Katowice İklim Değişikliği Konferansı, Paris Anlaşması'nın imzalanmasından bu yana en kritik toplantı olarak kabul ediliyor ve aynı zamanda Paris Anlaşması'nın uygulama kurallarının belirlenmesi için de son tarih. Ancak mevcut duruma bakılırsa durum iyimser değil.
3 Aralık 2018'de Birleşmiş Milletler Genel Sekreteri António Guterres, Birleşmiş Milletler İklim Değişikliği Çerçeve Sözleşmesi 24. Taraflar Konferansı Katowice İklim Değişikliği Konferansı'nın üst düzey toplantısında bir konuşma yaptı.
Derin belada
Kuraklık, Afrika Boynuzu'nun son 2000'de hiç olmadığı kadar hızlı kurumasına neden oldu ve Sudan ve Kenya bundan etkilendi. Vietnam'da yükselen denizler pirinç tarlalarını kirletiyor ve her yıl binlerce insan bir zamanlar verimli olan Mekong Deltası'nı terk ediyor.
Birçok ülke ve bölge için, iklim değişikliği zaten bir "ölüm kalım meselesi". Katowice İklim Değişikliği Konferansı'nın açılış töreninde Guterres, iklim değişikliği konferansına katılan 150'den fazla ülkenin liderine şunları söyledi: "Durumumuzun aciliyeti fazla vurgulanamaz. "
Katowice İklim Değişikliği Konferansı arifesinde, Birleşmiş Milletler Çevre Programı dokuzuncu "Emisyon Açığı Raporu" nu yayınladı. Rapora yansıyan verilere bakıldığında, 2017 yılında küresel karbondioksit emisyonları tarihin en yüksek seviyesine ulaştı.
2018 yılında, Birleşmiş Milletler "Emisyon Açığı Raporu" küresel karbondioksit emisyonlarının temel faktörlerinin ortalama yıllık büyüme oranına sahip. ("Ulaşabileceğimiz emisyon seviyesi ile ulaşmamız gereken emisyon seviyesi" arasındaki boşluğa "emisyon açığı" denir.)
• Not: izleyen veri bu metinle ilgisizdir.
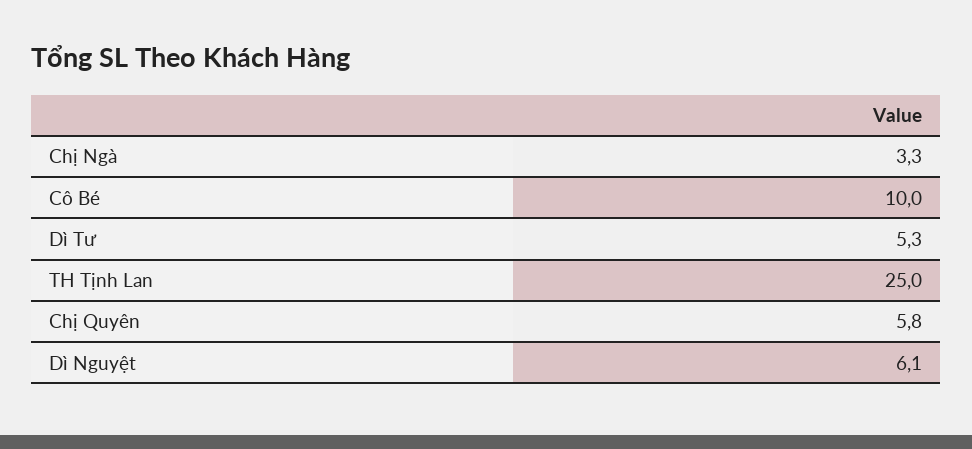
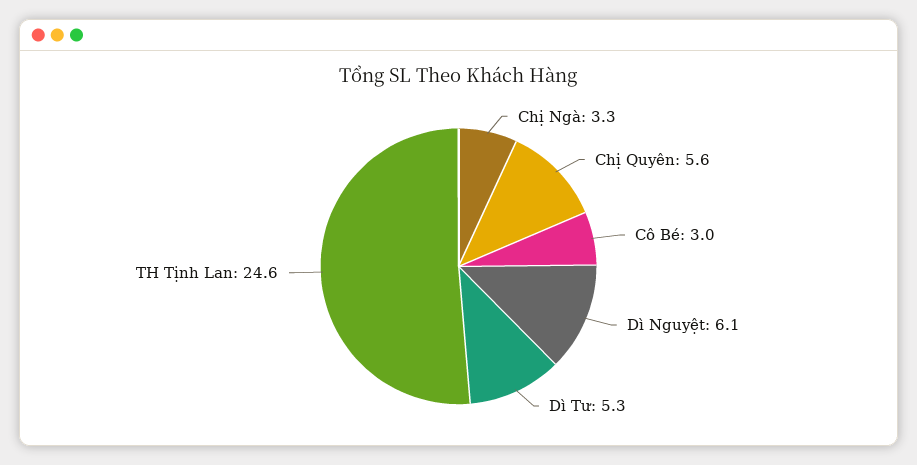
Cô Bé: 10 -> 3
TH Tịnh Lan: 25 -> 24.6
Chị Quyên: 5.8 -> 5.6

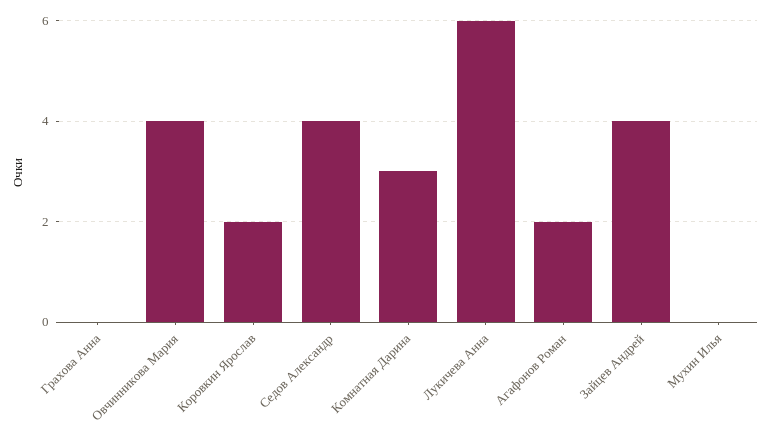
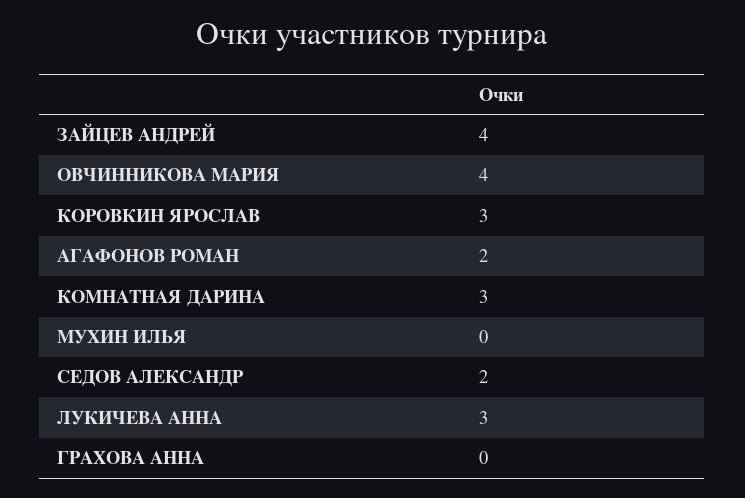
Коровкин Ярослав: 2 -> 3
Седов Александр: 4 -> 2
Лукичева Анна: 6 -> 3

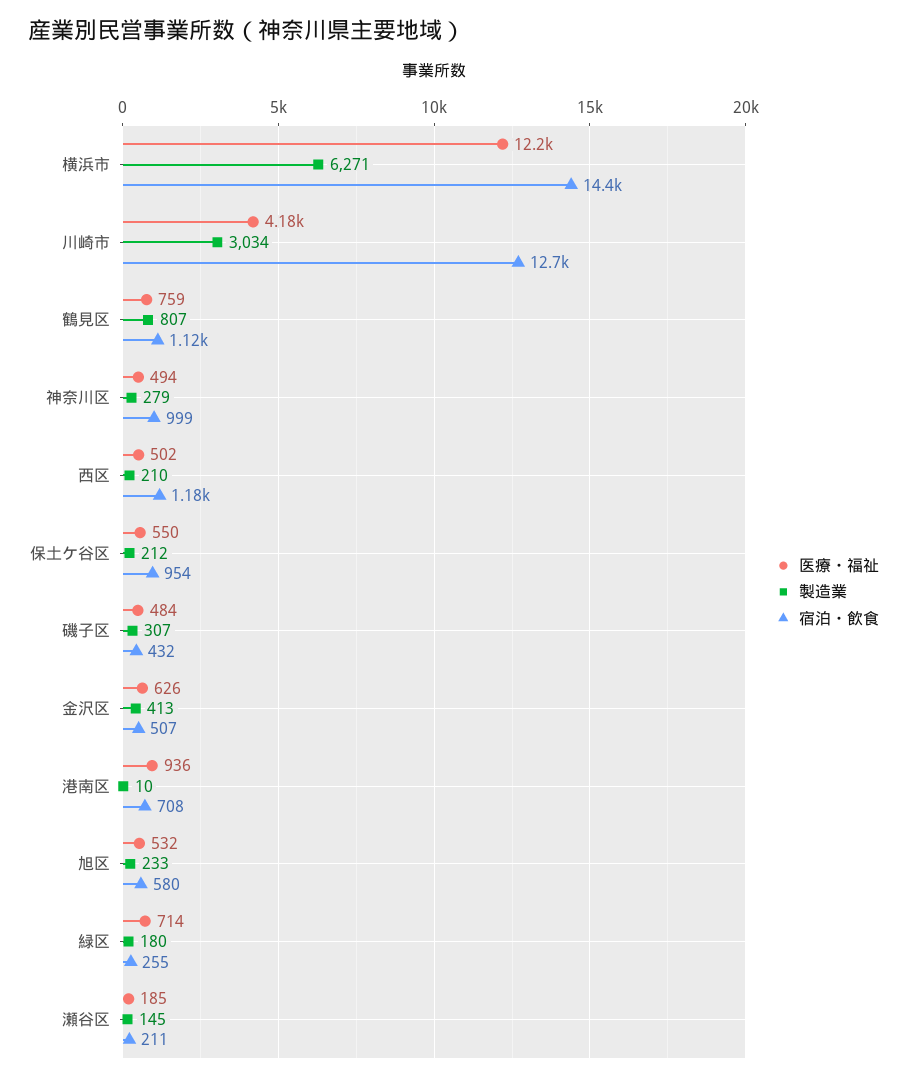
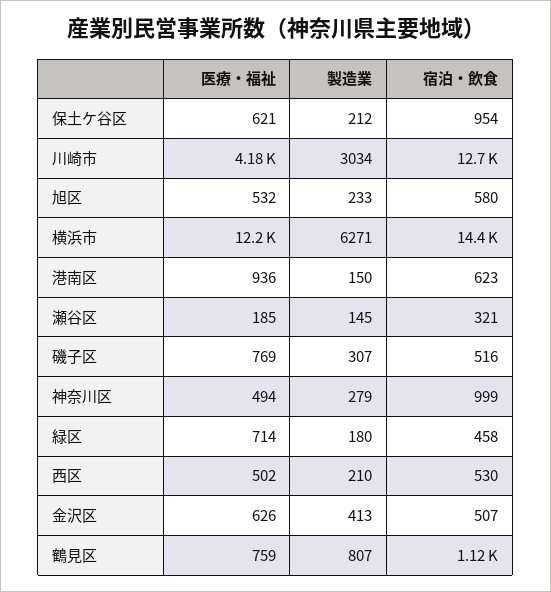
宿泊・飲食, 西区: 1180 -> 530
医療・福祉, 保土ケ谷区: 550 -> 621
医療・福祉, 磯子区: 484 -> 769
宿泊・飲食, 磯子区: 432 -> 516
製造業, 港南区: 10 -> 150
宿泊・飲食, 港南区: 708 -> 623
宿泊・飲食, 緑区: 255 -> 458
宿泊・飲食, 瀬谷区: 211 -> 321

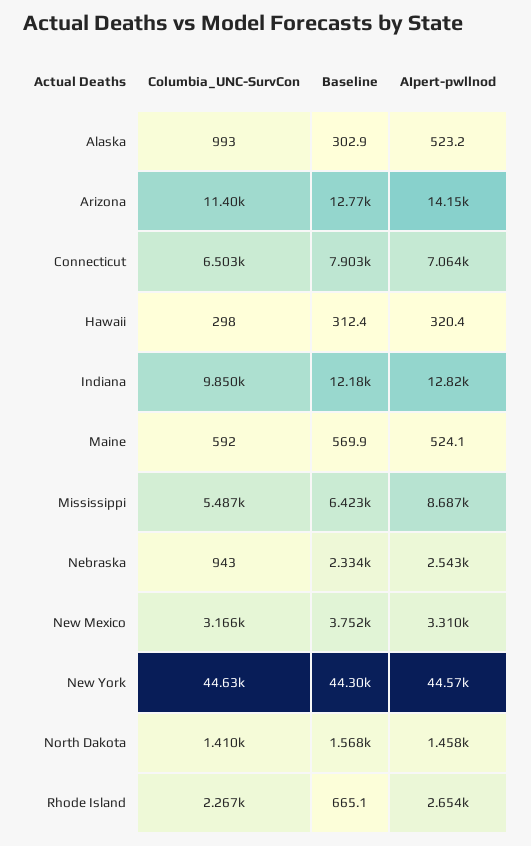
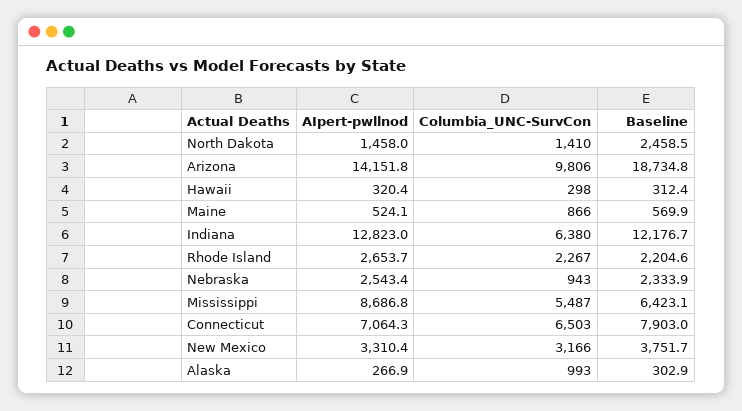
AIpert-pwllnod, Alaska: 523.2 -> 266.9
Columbia_UNC-SurvCon, Arizona: 11400 -> 9806
Baseline, Arizona: 12770 -> 18734.8
Columbia_UNC-SurvCon, Indiana: 9850 -> 6380
Columbia_UNC-SurvCon, Maine: 592 -> 866
Columbia_UNC-SurvCon, New York: 44630 -> none
Baseline, New York: 44300 -> none
AIpert-pwllnod, New York: 44570 -> none
Baseline, North Dakota: 1568 -> 2458.5
Baseline, Rhode Island: 665.1 -> 2204.6

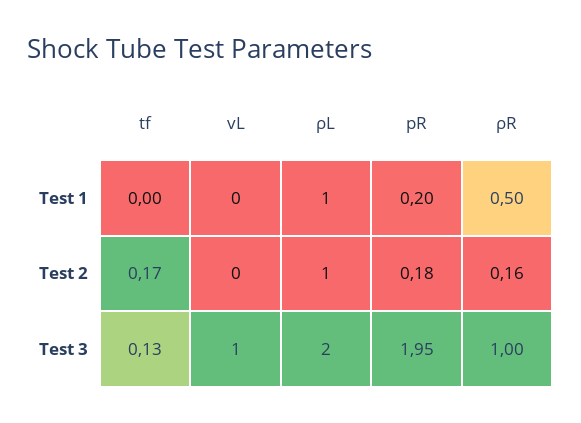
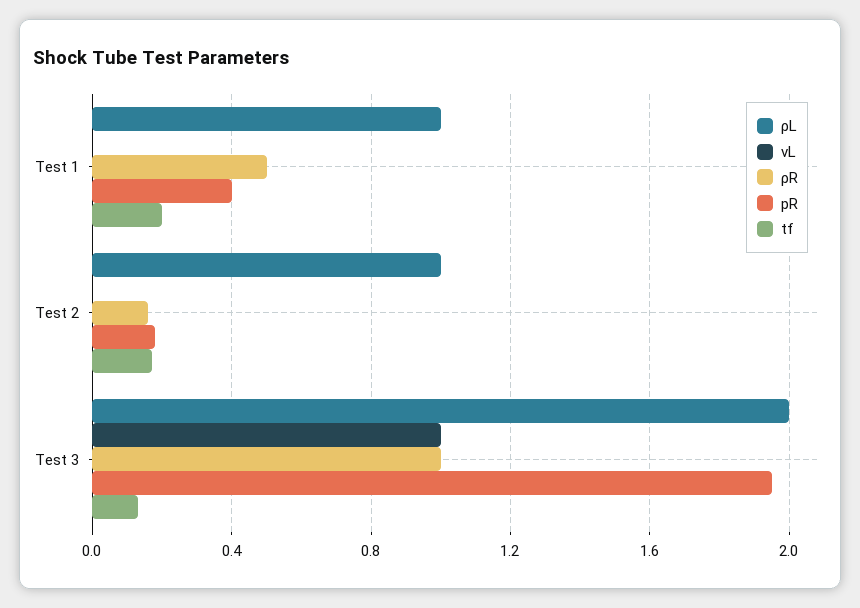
tf, Test 1: 0 -> 0.2
pR, Test 1: 0.2 -> 0.4

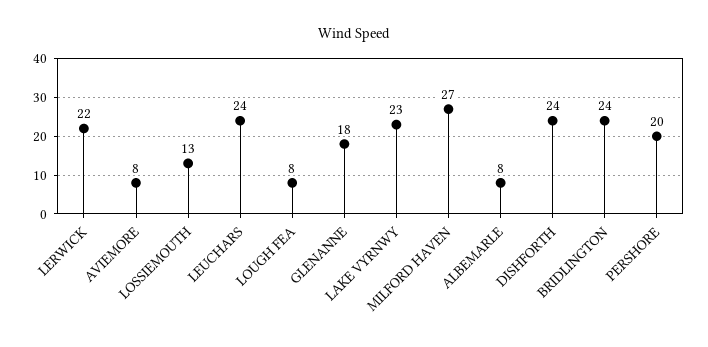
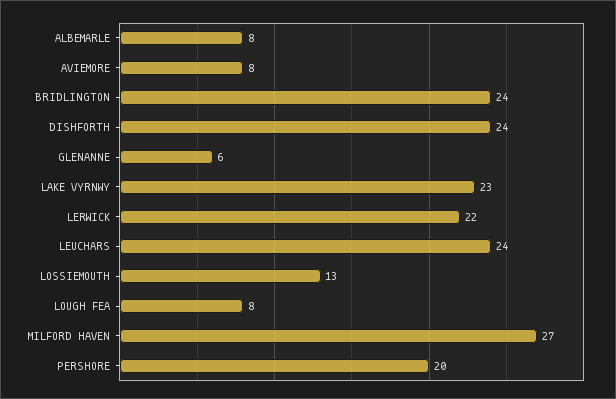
GLENANNE: 18 -> 6

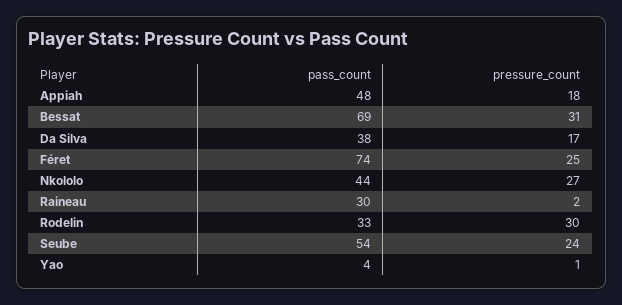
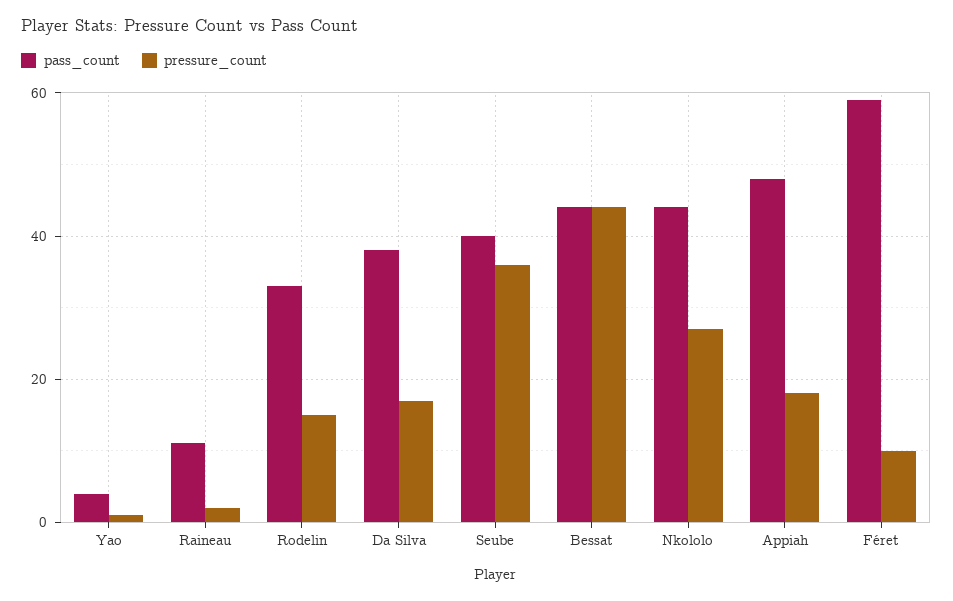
pass_count, Bessat: 69 -> 45
pressure_count, Bessat: 31 -> 45
pass_count, Féret: 74 -> 60
pressure_count, Féret: 25 -> 10
pass_count, Raineau: 30 -> 10
pressure_count, Rodelin: 30 -> 15
pass_count, Seube: 54 -> 40
pressure_count, Seube: 24 -> 35

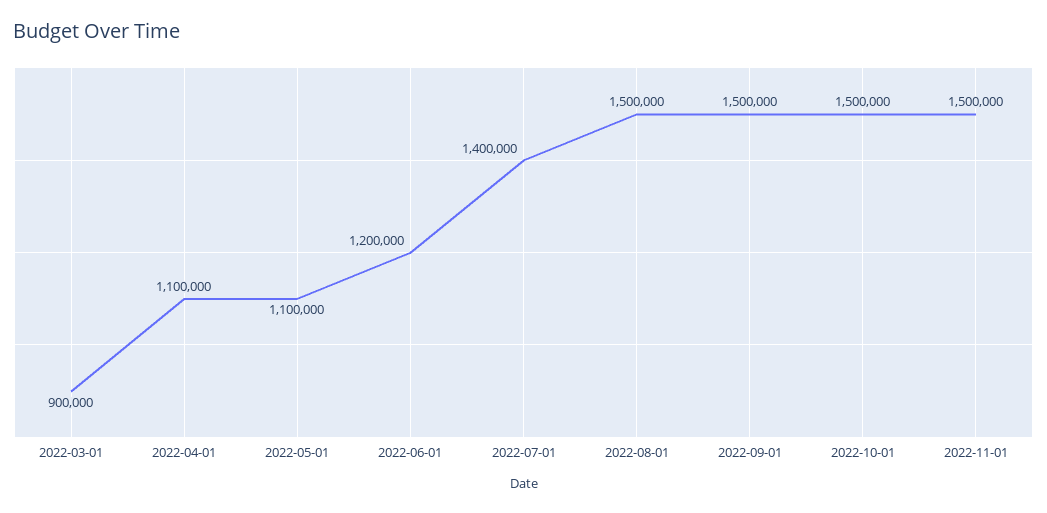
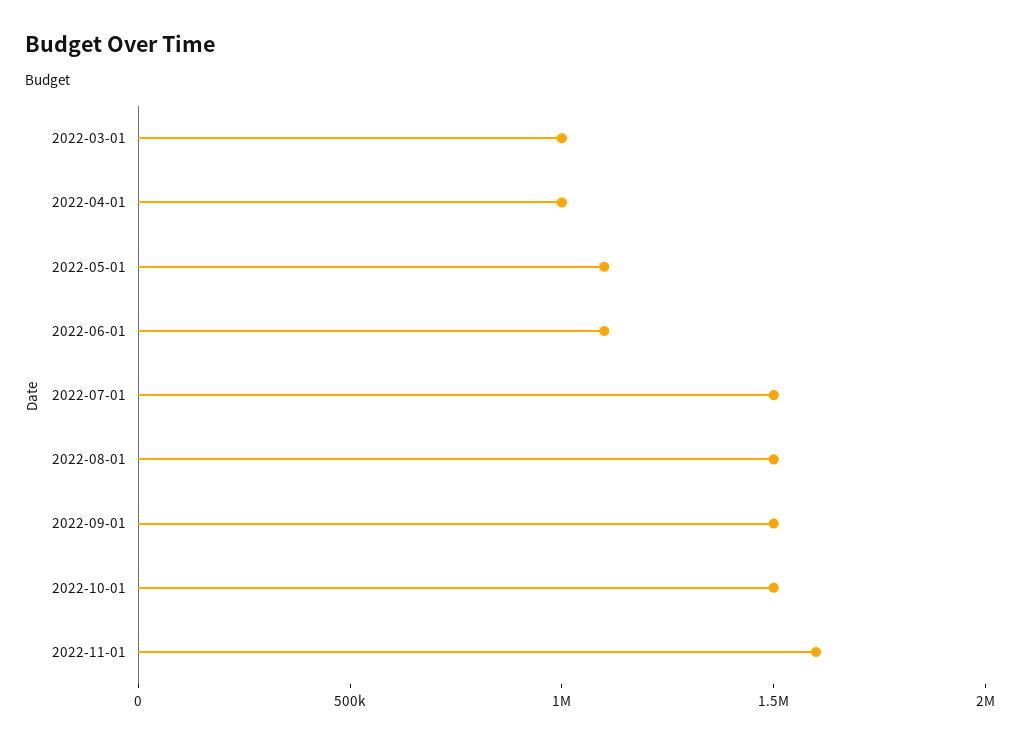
2022-03-01: 900000 -> 1000000
2022-04-01: 1100000 -> 1000000
2022-06-01: 1200000 -> 1100000
2022-07-01: 1400000 -> 1500000
2022-11-01: 1500000 -> 1600000

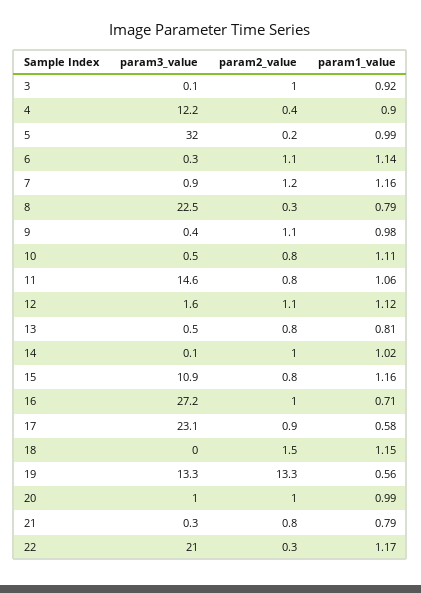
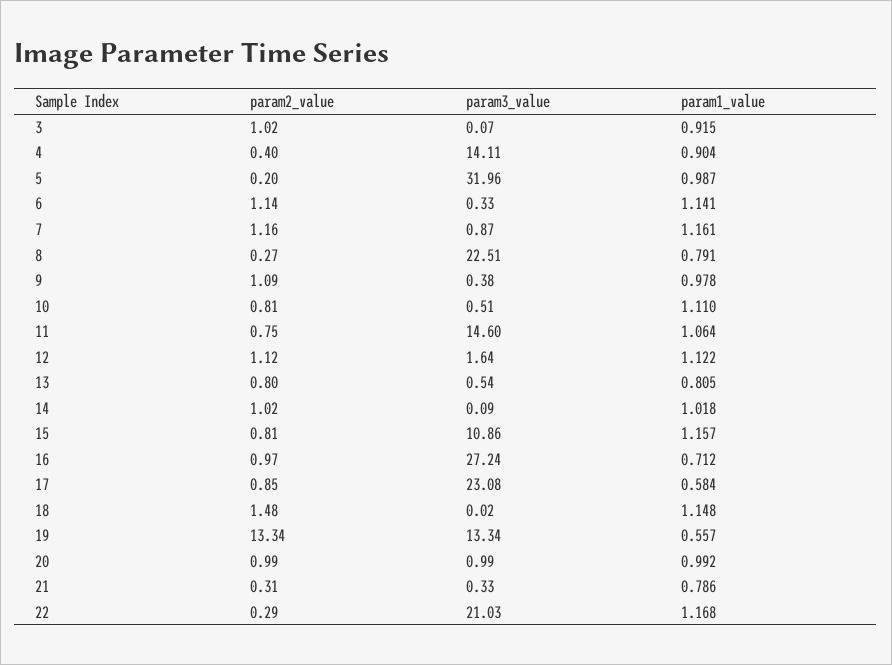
param3_value, 4: 12.2 -> 14.11
param2_value, 21: 0.8 -> 0.31

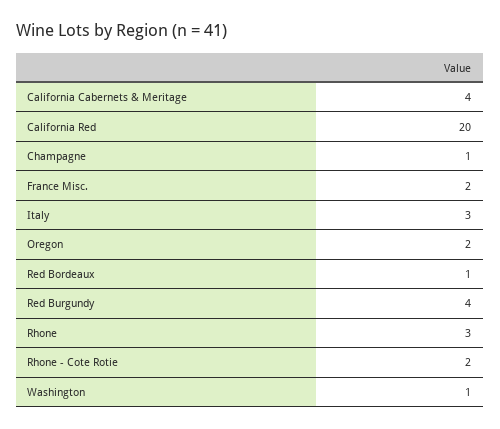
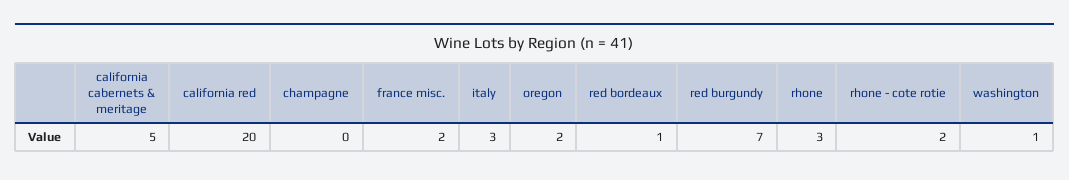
California Cabernets & Meritage: 4 -> 5
Champagne: 1 -> 0
Red Burgundy: 4 -> 7

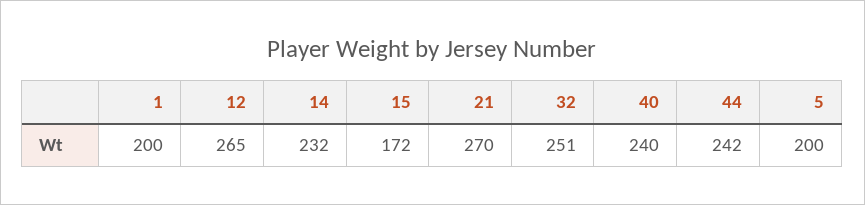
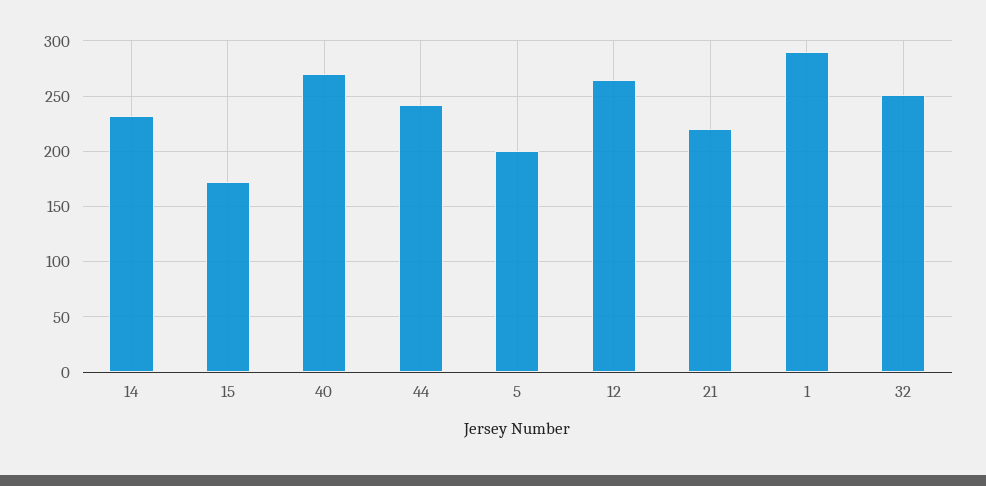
1: 200 -> 290
21: 270 -> 220
40: 240 -> 270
Üç yıllık bir istikrar döneminin ardından, enerji ve endüstriden kaynaklanan küresel karbondioksit emisyonları 2017'de büyümeye yeniden başladı. Arazi kullanım değişiklikleri de dahil olmak üzere toplam yıllık sera gazı emisyonları 2017'de yeni bir yüksekliğe ulaştı ve 2016'ya göre 700 milyon ton artışla 53,5 milyar ton karbondioksit eşdeğerine ulaştı. 2017 yılında arazi kullanım değişikliklerini içermeyen sera gazı (GHG) emisyonları da 49,2 milyar ton karbondioksit eşdeğerine rekor seviyede ulaştı.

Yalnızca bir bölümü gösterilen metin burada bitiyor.